The moment "Five Years Later" pops up on screen, it becomes clear that the MCU as we know it is gone and the ramifications of Thanos' actions have been felt in a significant way. "We wanted something that allowed them to change enough," Joe explains when asked about the time-jump. "We needed enough time for them to process their grief that it would alter them as people."
 
"They accepted it and made choices about how they were going to proceed with their future, and that changes people. Clearly, Banner has changed dramatically."
 
Anthony adds: "It gave Tony enough time to have a daughter he can interact with."
 
"Thor became increasingly depressed and isolated.

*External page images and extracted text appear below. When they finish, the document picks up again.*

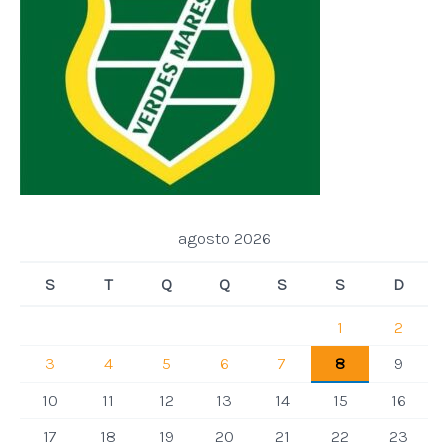
agosto 2026
S
T
Q
Q
S
S
D
1
2
3
4
5
6
7
8
9
10
11
12
13
14
15
16
17
18
19
20
21
22
23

So one year wouldn't have allowed for quite the effect and five makes it feel more permanent to the audience," Joe concludes.
 

Why The Falcon Is Captain America



At the end of Avengers: Endgame, the MCU has a new Captain America in the form of Sam Wilson. Why, though, was he a better choice to wield the shield than Bucky? "We definitely would sit around and talk about what made the best story moving forward, and Sam just always felt like the right recipient," Joe confirms. "After all, Bucky is damaged."
 
"And Sam seemed to most share [Steve Rogers'] qualities," Anthony adds. "When they first met, the bond between those two characters just spoke to a symmetry in their moral nature."
 

Loki's Future



The God of Mischief died at the hands of Thanos in Avengers: Infinity War but he escaped with the Tesseract when we caught up with his past self in 2012, so what does that mean for Captain America's attempt to fix the timeline by returning the Stones? 

"Loki, when he teleports away with the Time Stone, would create his own timeline," Joe confirms. "It gets very complicated, but it would be impossible for [Cap] to rectify the timeline unless he found Loki. The minute that Loki does something as dramatic as take the Space Stone, he creates a branched reality."
 
"We're dealing with this idea of multiverses and branched realities, so there are many realities," Anthony says, further reiterating plans to explore the Marvel Multiverse moving forward.
 

Captain America's Return



Despite conflicting remarks from Avengers: Endgame's writers, the filmmakers stand firm with the idea that Captain America created a new timeline when he returned to the past to find Peggy Carter and grow old. Now, Joe has reiterated that "he would have to come back to this timeline in order to hand off the shield."

"There's a question of, how did this separate timeline Cap come to reappear in this timeline and why?" Anthony added and when Joe was asked if that's a story for another day, he said: "Correct." In other words, it definitely sounds like Steve Rogers' story in the MCU isn't quite over just yet. 
 

Gamora May Have Been Dusted



At the end of Avengers: Endgame, Star-Lord is showing looking for Gamora. The 2014 version of the character embraced her heroic side despite still being under her father's thumb, and seemingly went on the run after his forces were wiped out by Iron Man.

However, there's nothing to say she wasn't dusted along with the rest of them according to Joe. 

"We don't know whether she was dusted or whether she survived. That's probably a question that "Guardians [3]" will answer," he teased before Anthony added: "Quill doesn't know either."
 
Many thanks to Business Insider, The Hollywood Reporter, and Slate for the quotes used here.